王宮メロ甘戯曲 国王陛下は独占欲の塊です
(まさか……、考えすぎよね)
そう思いたいが、七年前のことを思い出してしまう。幼いリリアンがロニーに夢中になっていたとき、拗ねたギルバートが唇を奪い妖しい表情を見せたことを。
あのときとよく似た蠱惑の滲む瞳で見上げてくるギルバートと、すぐそばでこんなやりとりをしているのに微動だにしないロニー。リリアンはなんだか息をするのも苦しいほど胸がドキドキして、妙な緊張感に囚われてしまった。
すると、部屋の張り詰めた空気を一変させるように、ギルバートがパッといつもの明るい笑みを浮かべた。
「ごめんね。手、ベトベトにしちゃった。今、セドリックに濡れた布を持ってこさせるから、手を拭いたら部屋に戻っていいよ」
そう言ってギルバートが机の脇の鐘を鳴らすと、すぐさま部屋にセドリックがやって来た。これで完全に室内の妙な雰囲気は払拭されたといっていいだろう。

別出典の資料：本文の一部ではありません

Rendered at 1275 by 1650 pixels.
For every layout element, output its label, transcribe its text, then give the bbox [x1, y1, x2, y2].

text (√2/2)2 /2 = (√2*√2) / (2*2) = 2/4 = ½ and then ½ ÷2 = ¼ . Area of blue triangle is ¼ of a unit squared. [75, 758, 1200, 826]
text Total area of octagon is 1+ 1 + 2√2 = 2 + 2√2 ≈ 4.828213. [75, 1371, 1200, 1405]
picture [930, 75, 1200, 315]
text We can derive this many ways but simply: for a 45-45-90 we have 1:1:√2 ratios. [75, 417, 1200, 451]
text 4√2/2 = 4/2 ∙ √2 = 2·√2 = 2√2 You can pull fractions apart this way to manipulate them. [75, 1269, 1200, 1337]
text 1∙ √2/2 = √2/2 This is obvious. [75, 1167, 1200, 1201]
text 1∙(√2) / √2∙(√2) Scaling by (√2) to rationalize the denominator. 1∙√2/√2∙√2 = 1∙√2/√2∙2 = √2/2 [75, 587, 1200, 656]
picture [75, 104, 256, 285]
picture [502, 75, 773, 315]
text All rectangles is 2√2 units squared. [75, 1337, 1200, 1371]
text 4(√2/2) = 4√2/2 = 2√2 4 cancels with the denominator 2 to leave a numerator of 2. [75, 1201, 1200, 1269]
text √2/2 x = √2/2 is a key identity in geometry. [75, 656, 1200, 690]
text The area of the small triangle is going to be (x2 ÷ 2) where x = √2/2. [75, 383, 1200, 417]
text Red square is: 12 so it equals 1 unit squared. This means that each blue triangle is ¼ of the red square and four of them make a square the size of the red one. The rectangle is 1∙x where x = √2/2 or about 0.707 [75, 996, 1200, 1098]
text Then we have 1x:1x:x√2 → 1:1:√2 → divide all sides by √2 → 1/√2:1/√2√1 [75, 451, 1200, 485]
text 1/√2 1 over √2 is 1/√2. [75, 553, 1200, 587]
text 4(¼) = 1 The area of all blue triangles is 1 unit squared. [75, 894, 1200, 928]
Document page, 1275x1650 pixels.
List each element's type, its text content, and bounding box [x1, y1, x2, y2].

リリアンが手を綺麗にしてから執務室を出ようとすると、ギルバートは「またね、リリー」とヒラヒラと手を振って見せた。その姿はまったく呑気であどけないものである。
けれど、無邪気な姿を見せられてもリリアンの速まった鼓動はなかなか元には戻らない。
(ギルって、ときどき冗談か本気かよく分からなくなる)
リリアンの指を舐めるなど戯れだ。悪ふざけ以外の何ものでもない。それなのに、さっきの眼差しや声は背を震わせるような威圧を感じた。まるで、獲物を死守しようと唸りを上げる獣のような。
ギルバートはよく知った幼なじみのはずなのに、リリアンは少しだけ彼のことが分からなくなってしまった。